Does she see it as a threat to human creativity?
“Doing research for creative writing is not about getting the right answer, it’s all the little unexpected things that you stumble upon along the way. It’s the serendipity of the unexpected detail. Finding ways to think and see things completely differently but ways that were available to you all along. I don’t think artificial intelligence can ever come close to that.”
At the moment AI-generated text is still usually relatively easy to spot. As an educator McKeon says “it’s instantly recognisable for what it is, which is this sort of smooth-brained politeness”. But as AI learns from the work of some of the best writers in the world and becomes more sophisticated in its ability to mimic human creativity, will it always be so easy to tell?
“One day with nothing to do I did ChatGPT,” Colm Tóibín says. “I put in something like, ‘write the first page of a novel by me’. I did it to see how ridiculous it would be, but it wasn’t. I mean it wasn’t perfect and it wasn’t right in some way, there was something funny about it, but there were interesting images in it that I have never used and maybe I wouldn’t use but it didn’t seem wrong and I was surprised by it.’
Author Paul Murray’s is currently shortlisted for the Booker Prize with his novel The Bee Sting, and his debut novel Skippy Dies was found in the data set. He is unambiguous in his conviction that AI is a disaster for creativity and creative industries.
“One thing we need to be clear about is that ‘artificial intelligence’ is a misnomer,’ he said. “Even words like ‘trained’ and ‘learned’ are misleading. There’s no consciousness at work here. Large language models are just reproducing patterns. So it’s very hard, on the one hand, to imagine ChatGPT producing a novel that was anything more than a series of cliches, and, on the other, to imagine anyone wanting to read a book or look at a piece of art produced by a machine that didn’t even know what it was doing.
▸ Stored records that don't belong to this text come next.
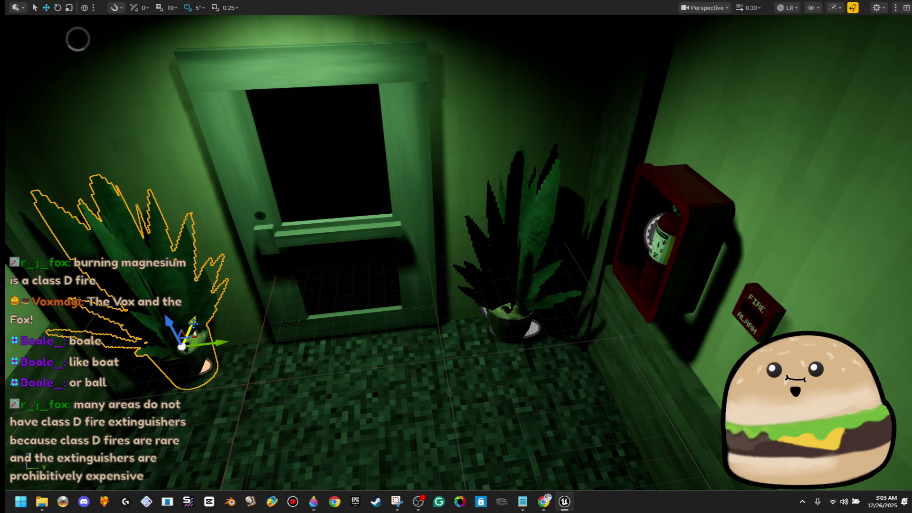
left_click(515, 247)
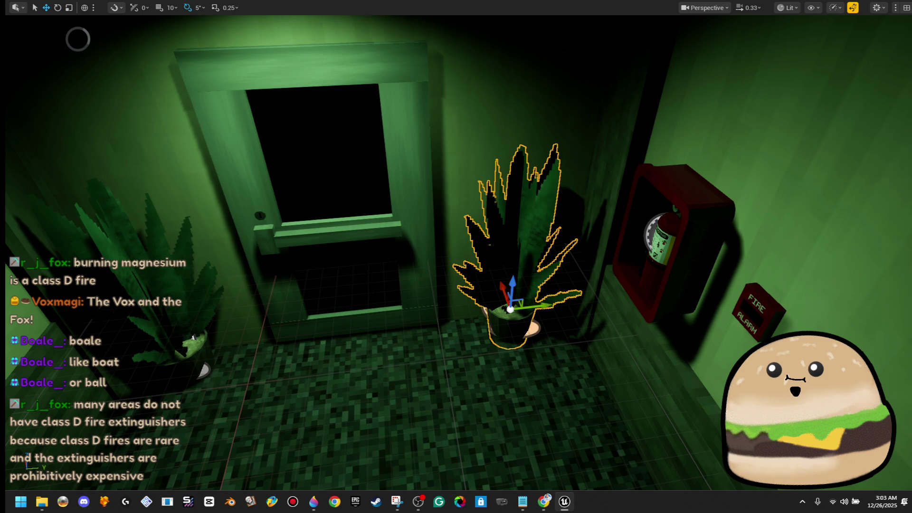
left_click_drag(515, 247, 499, 223)
key("f")
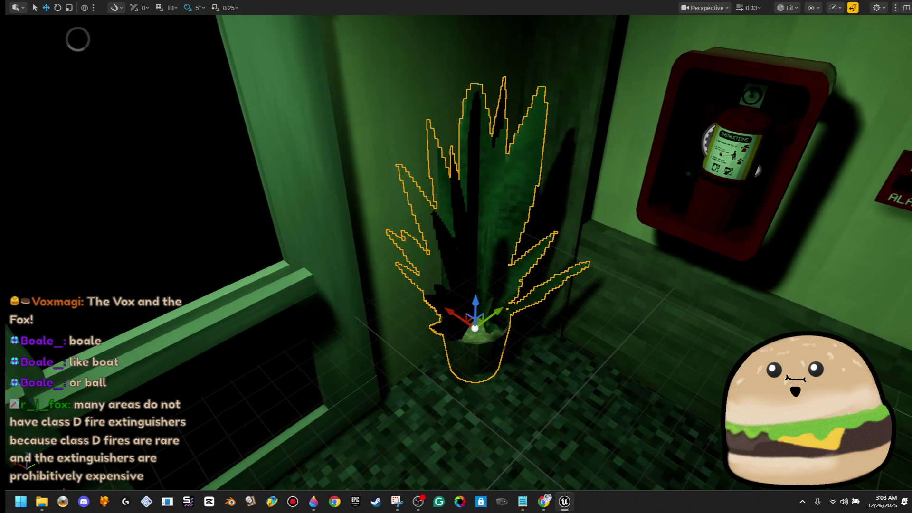
scroll(444, 311, "down", 3)
left_click_drag(443, 312, 421, 135)
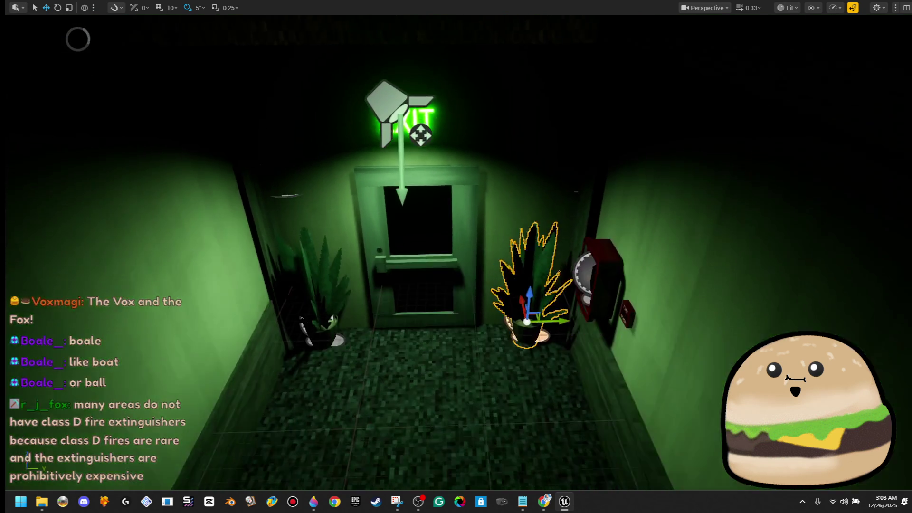
right_click(430, 393)
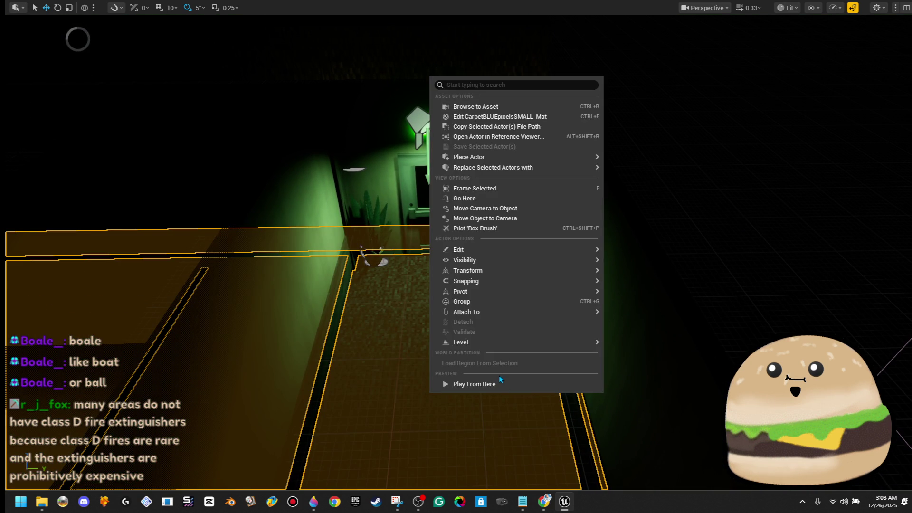
Playtest from this spot, walking up to the plant beside the exit door, then stop
left_click(498, 384)
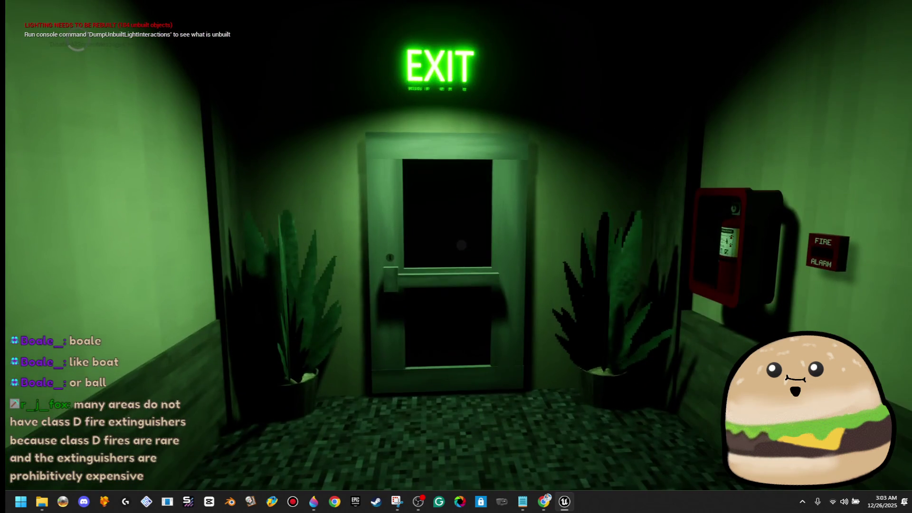
key("w")
key("w")
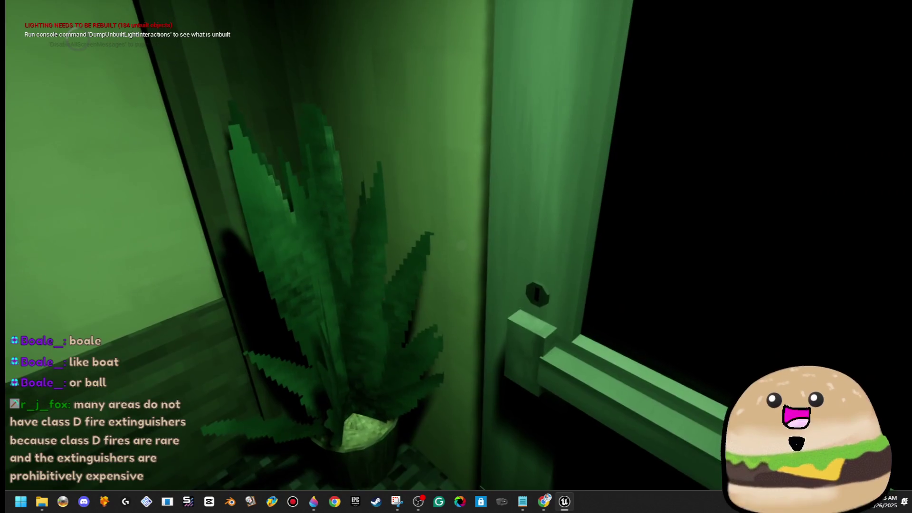
key("w")
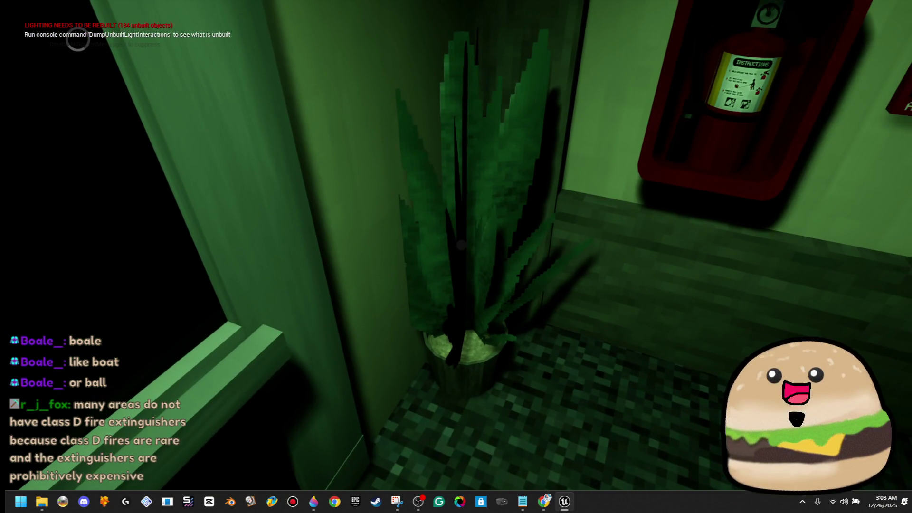
key("Escape")
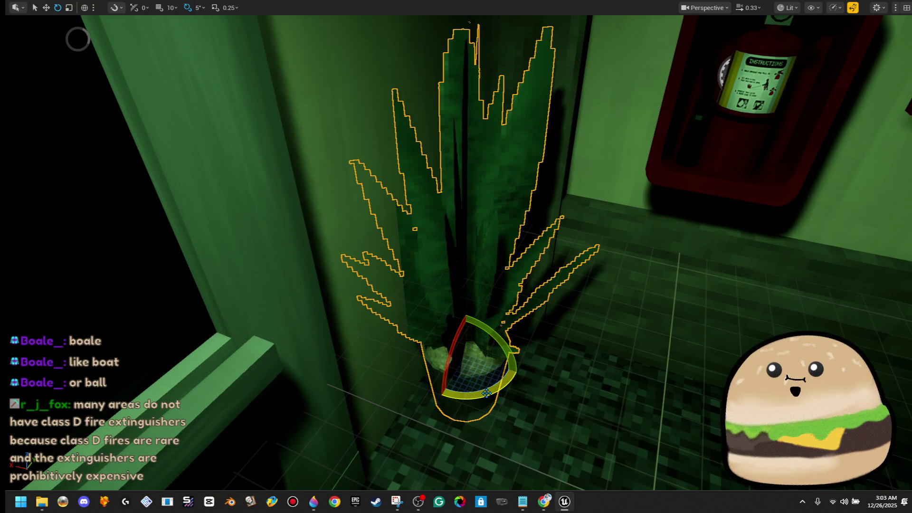
Rotate the right-hand plant from 40 to 45 degrees and shift the left plant slightly sideways
left_click_drag(442, 321, 444, 321)
key("s")
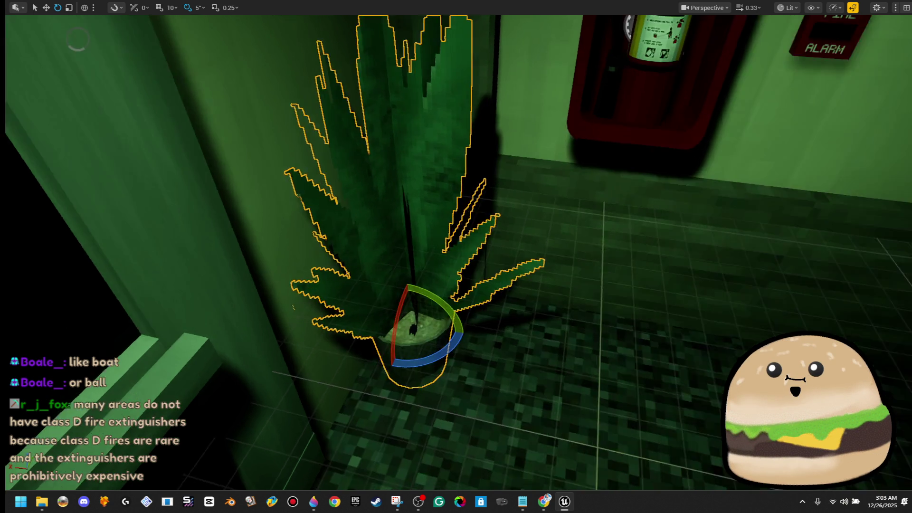
key("f")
“But this is just getting started. My fear would be that in the long term AI will do for art what Facebook did for friendship – that the world will be so flooded with fakes that we stop being able to tell what real art even looks like, we forget what the meaning of the original concept even was. We won’t even look to literature as a means of self-expression or for consolation or as a way of making sense of or celebrating or mourning the crazy flux of reality. It’ll just be another app on our phone, producing a few seconds of distraction.”